Based on my description of Mrs. Fender, you might imagine the type of reaction she had when I showed up with a frog in a jar. I could tell from her expression that she didn’t have the same level of enthusiasm as my classmates and me. In the end she asked me to leave the frog on a shelf in the coat corner and promised that we all could come back and check on it after spelling or reading or whatever our first subject happened to be.


By the time break time rolled around and I made it back to the coat corner to peek into the jar, the lid was off and the frog was missing. Still to this day I don’t know which of my classmates took the lid off. I don’t think Mrs. Fender did either because I don’t remember anybody being blamed or punished for it. I do suspect Eric Fletcher. I never did have any hard evidence, but Eric had proven himself an agent of chaos in kindergarten and it seemed like exactly the kind of master stroke he would devise. Anyway, the frog had escaped and Mrs. Fender’s hopes for a timely and orderly return to schoolwork were dashed as we searched for it. We shook out all our rain jackets and coats and shoes and looked behind everything that could be moved, but we didn’t find the frog.


The campus of Fleetwood Elementary was a weird combination of buildings. Some were white frame buildings built during the depression by the WPA. Others were starkly different rectangular brick buildings from the sixties. They were oddly arranged on land that I’m guessing was chosen because it wasn’t flat enough to be farmed. All the buildings were connected with a patchwork of sidewalks and paths. There was no such thing as going to the lunchroom or, in the case of faculty, to the office without going outside and walking to a different building. So, later in the morning, when Mrs. Fender had to make a trip to the office, she began the preparations and delivered all the instructions and admonishments necessary to leave us in the classroom unsupervised while she walked to the office and back.


It was a rainy day, and in her typical buttoned-up style, Mrs. Fender had arrived at school with an umbrella. She had left it folded and propped up beside the classroom door. Ready to leave for the office, she picked up her umbrella, held it over her head and unfolded it. The umbrella wasn’t even locked open when she dropped it and made a sound somewhere between a gasp and a shriek. She bent over and began to sort through her hair for something that had fallen out of the umbrella. Yes, it’s absolutely the truth. The frog had been in her umbrella and it had fallen out into her hair.


I can’t describe the sense of dread that I had when I saw her extract my frog from her hair. If it’s possible at six or seven to feel like your life is over, that’s what I was feeling at first. So, I tensed up and waited for her to grab me by the arm and march me to the office because, after all, that’s where she was headed anyway! I can remember watching her facial expression develop when we all realized what she had retrieved from her hair. What developed wasn’t a scowl or even a frown. What started out as surprise developed into a grin and became a smile and then a giggle and, finally, a big belly laugh. I couldn’t believe it. My frog had ended up in her hair and she laughed!

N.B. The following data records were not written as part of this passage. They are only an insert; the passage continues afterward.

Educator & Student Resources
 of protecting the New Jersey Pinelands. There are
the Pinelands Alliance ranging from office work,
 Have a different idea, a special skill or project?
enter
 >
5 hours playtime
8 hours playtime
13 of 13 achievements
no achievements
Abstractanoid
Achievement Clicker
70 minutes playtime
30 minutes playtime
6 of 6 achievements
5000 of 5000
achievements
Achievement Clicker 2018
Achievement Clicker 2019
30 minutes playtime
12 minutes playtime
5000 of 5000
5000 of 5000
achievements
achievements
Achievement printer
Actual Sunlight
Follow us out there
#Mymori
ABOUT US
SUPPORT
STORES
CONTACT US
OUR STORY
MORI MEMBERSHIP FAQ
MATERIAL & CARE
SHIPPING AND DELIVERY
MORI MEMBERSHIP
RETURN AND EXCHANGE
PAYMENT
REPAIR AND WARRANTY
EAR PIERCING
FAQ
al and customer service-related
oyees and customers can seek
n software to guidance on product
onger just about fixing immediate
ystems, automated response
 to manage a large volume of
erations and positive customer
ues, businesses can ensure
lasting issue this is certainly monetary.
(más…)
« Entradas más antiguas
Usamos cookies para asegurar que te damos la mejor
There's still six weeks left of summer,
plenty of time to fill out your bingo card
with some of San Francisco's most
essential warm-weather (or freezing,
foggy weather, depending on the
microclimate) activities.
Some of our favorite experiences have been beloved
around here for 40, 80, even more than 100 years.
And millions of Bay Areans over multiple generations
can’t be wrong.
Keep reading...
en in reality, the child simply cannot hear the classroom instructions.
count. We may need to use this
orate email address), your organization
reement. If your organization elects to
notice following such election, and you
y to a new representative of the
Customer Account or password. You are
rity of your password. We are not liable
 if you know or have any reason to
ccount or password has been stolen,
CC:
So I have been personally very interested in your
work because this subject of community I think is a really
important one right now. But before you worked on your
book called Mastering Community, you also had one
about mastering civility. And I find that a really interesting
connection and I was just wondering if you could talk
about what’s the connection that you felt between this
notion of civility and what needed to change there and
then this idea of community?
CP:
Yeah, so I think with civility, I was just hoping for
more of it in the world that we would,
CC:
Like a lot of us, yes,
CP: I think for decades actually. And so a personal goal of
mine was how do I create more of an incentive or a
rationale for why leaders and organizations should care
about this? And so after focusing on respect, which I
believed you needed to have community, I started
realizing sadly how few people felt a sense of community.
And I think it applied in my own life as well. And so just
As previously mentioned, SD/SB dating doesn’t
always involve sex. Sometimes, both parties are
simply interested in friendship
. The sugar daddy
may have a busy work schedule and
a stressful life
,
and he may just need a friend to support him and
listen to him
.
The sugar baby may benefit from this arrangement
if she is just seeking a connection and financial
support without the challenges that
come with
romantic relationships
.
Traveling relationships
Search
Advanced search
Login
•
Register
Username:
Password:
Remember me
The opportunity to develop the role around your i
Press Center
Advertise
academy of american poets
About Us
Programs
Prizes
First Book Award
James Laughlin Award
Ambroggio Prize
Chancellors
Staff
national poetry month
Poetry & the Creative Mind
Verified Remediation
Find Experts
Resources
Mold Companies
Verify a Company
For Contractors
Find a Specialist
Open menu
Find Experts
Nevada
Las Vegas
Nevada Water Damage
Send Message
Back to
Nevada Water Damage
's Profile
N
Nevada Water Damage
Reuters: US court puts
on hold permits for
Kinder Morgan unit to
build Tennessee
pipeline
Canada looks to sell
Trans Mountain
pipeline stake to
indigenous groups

The story has a happy ending all the way around. After Mrs. Fender got the frog out of her hair, it was returned to the jar and I turned it loose pretty close to where I found it. Even if Eric was not guilty of opening the jar, I did, in subsequent years, bear witness to a large body of his work that was of equal or greater quality. And, by the time Mrs. Fender retired, my grandfather had passed away and my grandmother had moved into town to a house that happened to be right across the street from Mrs. Fender. Both of them had a long happy retirement. Every time my family and I visited, my grandmother would tell us that Mrs. Fender had asked about me. My grandmother and parents always held Mrs. Fender in high regard for remembering and asking after their offspring. I think it was because they presumed Mrs. Fender recognized some great potential in her former pupil. Privately, I always worried that it was a little more complicated than that.